İşitme cihazları mikro bileşenlerden oluşuyor. Bu sebeple işitme sanayi, endüstride üretimi zor olan yüksek teknoloji ürünü üretiyor. Yüksek teknoloji demek, savunma, ilaç-tıbbi cihaz ve ekonomi demek bu da dünya ekonomisine yön vermek demek.
İşitme cihazı üreticilerinin AR-GE birimlerinde yazılım, mekatronik, biyomedikal, fizik, makine, elektronik mühendisleri görev yapıyor. İşitme sanayiinin gelişmesi mikro elektronik ve haberleşme sanayinin de gelişmesi demek.

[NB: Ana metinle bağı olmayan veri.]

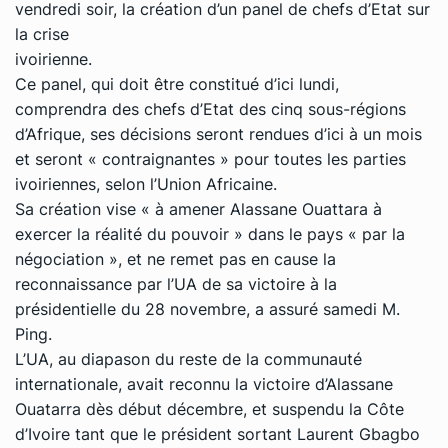
vendredi soir, la création d’un panel de chefs d’Etat sur
la crise
ivoirienne.
Ce panel, qui doit être constitué d’ici lundi,
comprendra des chefs d’Etat des cinq sous-régions
d’Afrique, ses décisions seront rendues d’ici à un mois
et seront « contraignantes » pour toutes les parties
ivoiriennes, selon l’Union Africaine.
Sa création vise « à amener Alassane Ouattara à
exercer la réalité du pouvoir » dans le pays « par la
négociation », et ne remet pas en cause la
reconnaissance par l’UA de sa victoire à la
présidentielle du 28 novembre, a assuré samedi M.
Ping.
L’UA, au diapason du reste de la communauté
internationale, avait reconnu la victoire d’Alassane
Ouatarra dès début décembre, et suspendu la Côte
d’Ivoire tant que le président sortant Laurent Gbagbo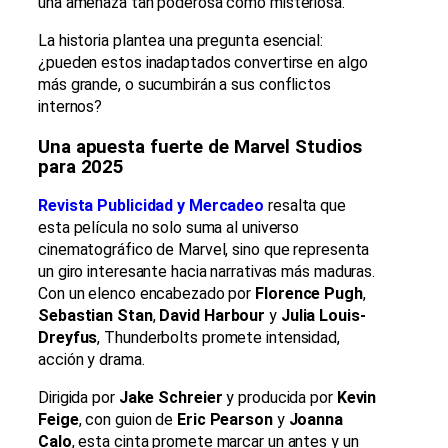
una amenaza tan poderosa como misteriosa.
La historia plantea una pregunta esencial:
¿pueden estos inadaptados convertirse en algo
más grande, o sucumbirán a sus conflictos
internos?
Una apuesta fuerte de Marvel Studios
para 2025
Revista Publicidad y Mercadeo
resalta que
esta película no solo suma al universo
cinematográfico de Marvel, sino que representa
un giro interesante hacia narrativas más maduras.
Con un elenco encabezado por
Florence Pugh
,
Sebastian Stan
,
David Harbour
y
Julia Louis-
Dreyfus
, Thunderbolts promete intensidad,
acción y drama.
Dirigida por
Jake Schreier
y producida por
Kevin
Feige
, con guion de
Eric Pearson
y
Joanna
Calo
, esta cinta promete marcar un antes y un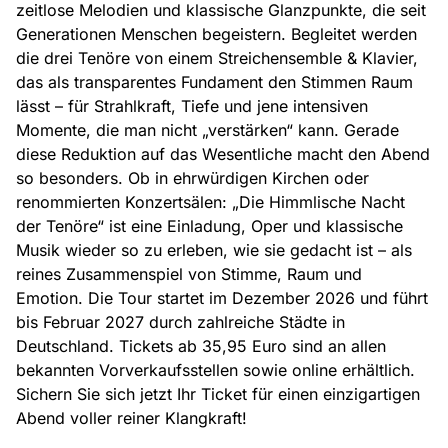
zeitlose Melodien und klassische Glanzpunkte, die seit
Generationen Menschen begeistern. Begleitet werden
die drei Tenöre von einem Streichensemble & Klavier,
das als transparentes Fundament den Stimmen Raum
lässt – für Strahlkraft, Tiefe und jene intensiven
Momente, die man nicht „verstärken“ kann. Gerade
diese Reduktion auf das Wesentliche macht den Abend
so besonders. Ob in ehrwürdigen Kirchen oder
renommierten Konzertsälen: „Die Himmlische Nacht
der Tenöre“ ist eine Einladung, Oper und klassische
Musik wieder so zu erleben, wie sie gedacht ist – als
reines Zusammenspiel von Stimme, Raum und
Emotion. Die Tour startet im Dezember 2026 und führt
bis Februar 2027 durch zahlreiche Städte in
Deutschland. Tickets ab 35,95 Euro sind an allen
bekannten Vorverkaufsstellen sowie online erhältlich.
Sichern Sie sich jetzt Ihr Ticket für einen einzigartigen
Abend voller reiner Klangkraft!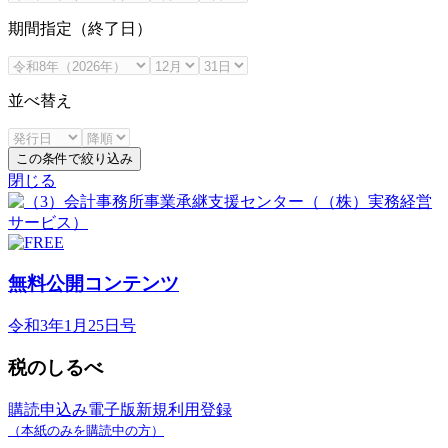
期間指定（終了日）
並べ替え
この条件で絞り込み
閉じる
無料公開コンテンツ
令和3年1月25日号
税のしるべ
購読申込み
電子版新規利用登録
（本紙のみを購読中の方）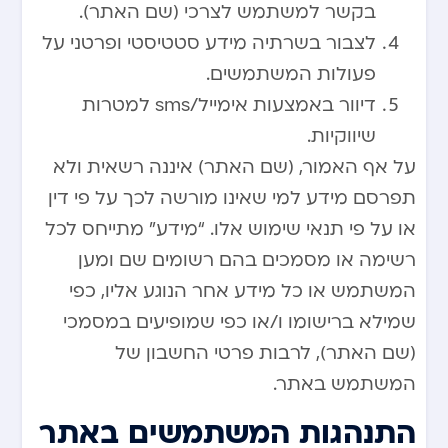
בקשר למשתמש לצרכי (שם האתר).
לצבור בשרתיה מידע סטטיסטי ופרטני על
פעולות המשתמשים.
דיוור באמצעות אימייל/sms למטרות
שיווקיות.
על אף האמור, (שם האתר) איננה רשאית ולא
תפרסם מידע למי שאינו מורשה לכך על פי דין
או על פי תנאי שימוש אלו. “מידע” מתייחס לכל
רשימה או מסמכים בהם רשומים שם ומען
המשתמש או כל מידע אחר הנוגע אליו, כפי
שמילא ברישומו ו/או כפי שמופיעים במסמכי
(שם האתר), לרבות פרטי החשבון של
המשתמש באתר.
התנהגות המשתמשים באתר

Son dönemde ilaç ve tıbbi cihaz denilince devreye giren ithalat lobilerinin işitme cihazı alanında da hem doktorlar hem üniversiteler nezdinde ne derece etkili olduğunu tahmin ediyorsunuzdur.
Koronavirüs sürecinde ilaç kadar tıbbi cihaz konusunda da milli ve yerli adımların önemini bir kez daha fark ettik. Milli teknoloji hamlesinin işitme cihazı alanında da yapılmasına ihtiyaç var. Çünkü halen koklear implant cihazlarının tamamı ithal. Küçük bir parçası için ailelerden binlerce lira tahsil etmeye devam ediyorlar. Bu konuda TÜBİTAK destekli Genmel isimli firmanın seri üretim çalışmalarını sürdürdüğünü biliyorum. Koklear kadar kulak arkası ya da kulak içi diye tabir edilen işitme cihazlarına yönelik teknoloji yatırımları da aynı derecede stratejik önem arzediyor.
Özetle, biz yılda 1 milyar TL’mizi yabancı firmalara ödeyecek kadar zengin değiliz.